By Sramana Mitra and guest author Siddharth Garg
Sramana Mitra: So, following your terminology, systems of differentiation is where software as a service is playing, and systems of innovation, the more experimental zone, is where platform as a service is gaining adoption?
Marc Ferrentino: That is exactly right. When you look at Salesforce.com, a lot of applications that are built on Salesforce.com are things that people are trying out, the way they are trying out processes and different flows. Or they are building a website or a marketing site, but they are not quite sure what the up going to be, and they don’t know if they are going to get two users or two million users, right? So, the elasticity of the cloud and the nimbleness of the cloud really play well, specifically its Force.com platform because it is a higher-level platform. What we see are nontechnical people building applications. Those are the same applications they may have been trying to hack together as spreadsheets or build on Lotus Notes, and they are now building on Force.com; these applications are now becoming broad-based platforms for business analysts to try new things with and play around with and do innovative work.
The nice part about this is that it is not entirely outside the IT realm, which is what CIOs really like. They like the idea that they can give a tool to a business analyst to help that person become more nimble, but they don’t have time to move [the tool] into production. That is when IT governance comes in, but it is a much lighter form of IT governance. It is trying to give the best of all worlds, and it is something that more progressive customers have adopted. We have seen some great success with organizations trying new things and allowing employees to play around. I am not sure if you are familiar with the term “shadow IT?” It is a term we use a lot; it is a thing that emerges when IT is not as responsive to business needs as much as the business would like it to be. Salesforce.com comes to that place that needs to innovate, to try anything in terms of having a place to play, but still in the purview of IT.
SM: You are seeing that option of platform as a service by a somewhat nontechnical user, the business analyst.
MF: Correct. We have seen a huge uptake in that, and a lot of it I think has to do with Salesforce. It’s the only company that has higher-level platform as a service concepts right now, so it has been really well adopted. I think hundreds of thousands applications that have been built on our platform. I am referring to non-SFA applications, and a lot of those applications were being built or have been built by business analysts whether they are recruiting apps, PR apps, a performance management app, or a project management app. Probably the analyst has built it outside or they have never heard of a competitive intelligence application that was built on Salesforce.com by the competitive intelligence team at one of our customers.

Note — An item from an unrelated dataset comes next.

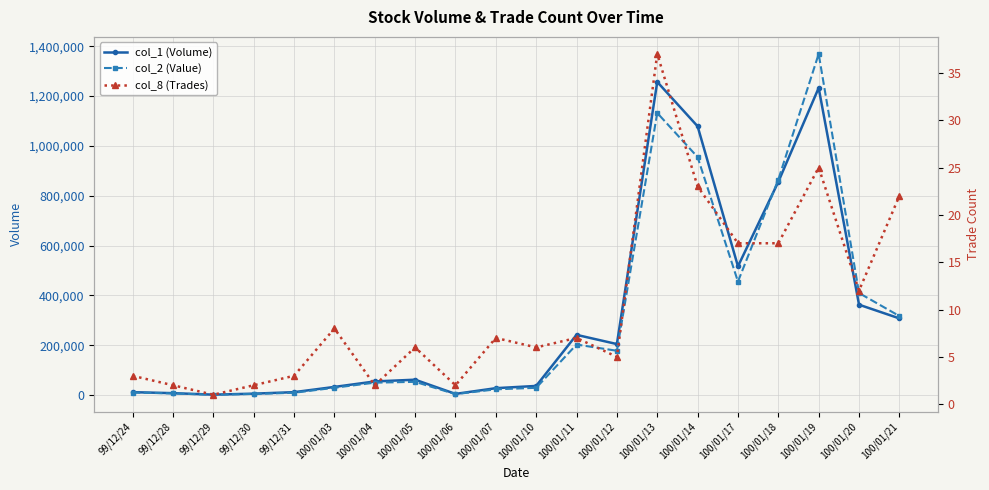

Reading left to right, list all the values displayed in this chart.

col_1 (Volume): 99/12/24=12000	99/12/28=8000	99/12/29=2000	99/12/30=6000	99/12/31=12000	100/01/03=33000	100/01/04=55000	100/01/05=62000	100/01/06=5000	100/01/07=28000	100/01/10=37000	100/01/11=242000	100/01/12=205000	100/01/13=1257000	100/01/14=1079000	100/01/17=517000	100/01/18=856000	100/01/19=1233000	100/01/20=363000	100/01/21=308000
col_2 (Value): 99/12/24=10580	99/12/28=6880	99/12/29=1680	99/12/30=4880	99/12/31=9530	100/01/03=29760	100/01/04=50100	100/01/05=53420	100/01/06=4090	100/01/07=23330	100/01/10=29480	100/01/11=203100	100/01/12=178100	100/01/13=1132440	100/01/14=955360	100/01/17=455740	100/01/18=865140	100/01/19=1369340	100/01/20=409800	100/01/21=317460
col_8 (Trades): 99/12/24=3	99/12/28=2	99/12/29=1	99/12/30=2	99/12/31=3	100/01/03=8	100/01/04=2	100/01/05=6	100/01/06=2	100/01/07=7	100/01/10=6	100/01/11=7	100/01/12=5	100/01/13=37	100/01/14=23	100/01/17=17	100/01/18=17	100/01/19=25	100/01/20=12	100/01/21=22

SM: Now, switching a bit in the direction of entrepreneurship. As you know, the blog supports the One Million by One Million program, and our goal is to help a million entrepreneurs reach a million dollars in annual revenue and beyond, so a lot of the work we do is to shed light on entrepreneurial opportunities based on perspectives like yours. Now, three, four, or five years ago there was a small company that was starting up, and today that company has gained a lot of traction. The name of the company was Acctio, and it was built on Salesforce.com and did contract management software applications. The company’s founder had actually done a regular enterprise startup in the area of contract management.
Before that, there was a lot of venture money that got completely diluted, and they didn’t make any money. The company was not successful per se, and then when they come out of it they said, We don’t want to raise any money, we really want to bootstrap this. And they were successful in doing so because they knew all the domain knowledge and built it on top of Salesforce.com when they brought the product to market. Very soon, within a couple of years, they were doing $5 million in revenue. I haven’t talked to them lately, but I am sure they have done well in terms of bootstrapping this company. Now, these applications are the ones you have called innovation applications or in the innovation bucket of applications. Are there opportunities for entrepreneurs to build products in that category?

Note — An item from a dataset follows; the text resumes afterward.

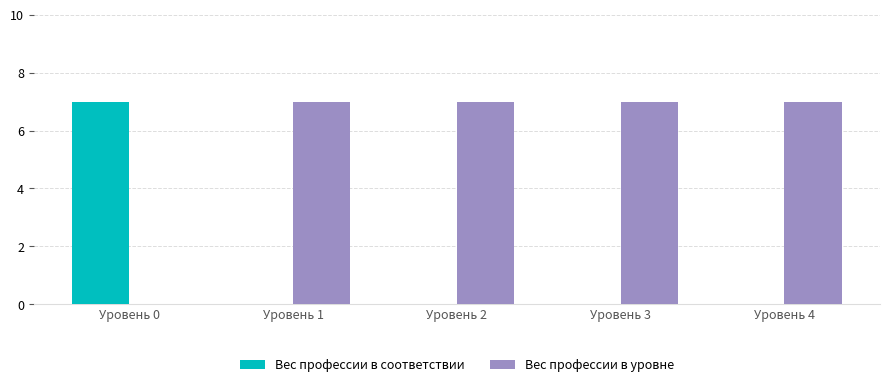

How many values in Вес профессии в уровне are above zero?

4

MF: That is exactly what we are seeing right now. We have a lot of entrepreneurs building application on Saleforce.com like the ones you are talking about, but they have specific domain expertise. This is a conscious decision by the executive team: Salesforce was to not do what Siebel did, not go in and be everything to everybody and build all these different verticals like Siebel had done. We have basically deferred to our partners’ communities for this, and it has been an amazing thing because it gives our customers choices. So, you have companies like Acctio, and you have quite a number of other companies out there have filled applications, and they are highly verified applications.